La alerta naranja por lluvias y tormentas en la provincia de Valencia ha provocado un giro inesperado en la agenda fallera. El Ayuntamiento ha decidido suspender la jornada prevista del 9.º Congreso Fallero, una sesión crucial que debía celebrarse esta tarde y que ahora queda aplazada para mañana jueves, si las condiciones meteorológicas lo permiten.
Esta decisión forma parte de un paquete de medidas preventivas activado por el consistorio ante la previsión de precipitaciones intensas. Desde las 14:00 horas, se han programado cierres de parques, jardines, el Jardín del Turia y los cementerios, además de la suspensión de actividades deportivas al aire libre y otros actos municipales.
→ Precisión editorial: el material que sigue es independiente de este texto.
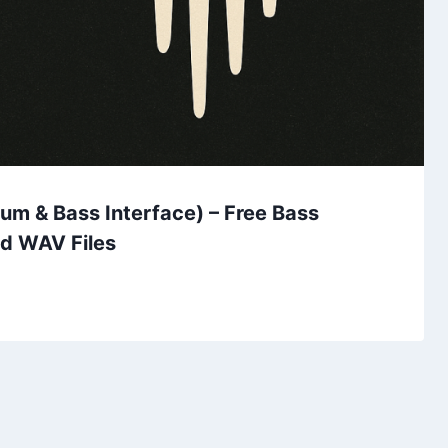
um & Bass Interface) – Free Bass
nd WAV Files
Los debates más sensibles, en espera
El aplazamiento de esta sesión del Congreso Fallero no es un hecho menor. Tras el parón estival, el Congreso acababa de retomar su actividad y se adentraba en una de sus etapas más sensibles, con asuntos capaces de generar un intenso debate dentro del colectivo fallero. La lluvia ha frenado su avance justo cuando el proceso de reforma de las normas de la fiesta alcanzaba un punto álgido.
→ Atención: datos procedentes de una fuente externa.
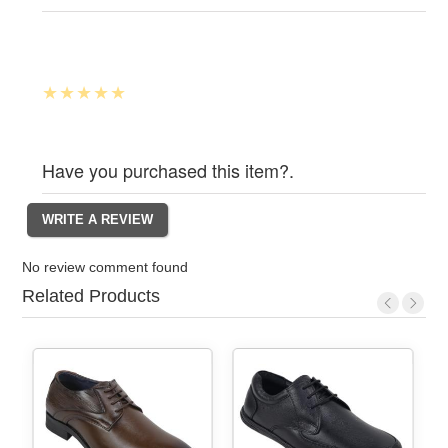
Have you purchased this item?.
No review comment found
Related Products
Entre las cuestiones que estaban llamadas a centrar la sesión figuraban propuestas relacionadas con la denominación de «Falleras Mayores de València», la utilización del término «lengua valenciana», los homenajes a determinadas personalidades y posibles cambios en la composición de las cortes de honor. Estos temas, que han llegado al Congreso a través de enmiendas, han generado ya posiciones encontradas entre los participantes.
El calendario del Congreso Fallero se reajusta
Este aplazamiento se produce en un momento en el que el Congreso Fallero busca avanzar hacia una nueva regulación de la fiesta. Las mesas 1 y 2 ya han concluido sus ponencias, y la Mesa 4, centrada en los actos festivos, ha retomado los trabajos tras el verano. Posteriormente, se abordará la Mesa 3, relativa a cuestiones como las contrataciones y el régimen disciplinario. El objetivo es concluir los trabajos antes de que termine 2026, para después iniciar la revisión técnica y la tramitación administrativa y jurídica del nuevo texto.
La meteorología, por tanto, ha obligado a modificar el calendario, pero no el contenido de un debate que sigue esperando su turno. Si la sesión finalmente se celebra mañana, el mundo fallero tendrá que afrontar de golpe algunos de los temas que más pueden marcar el futuro reglamento.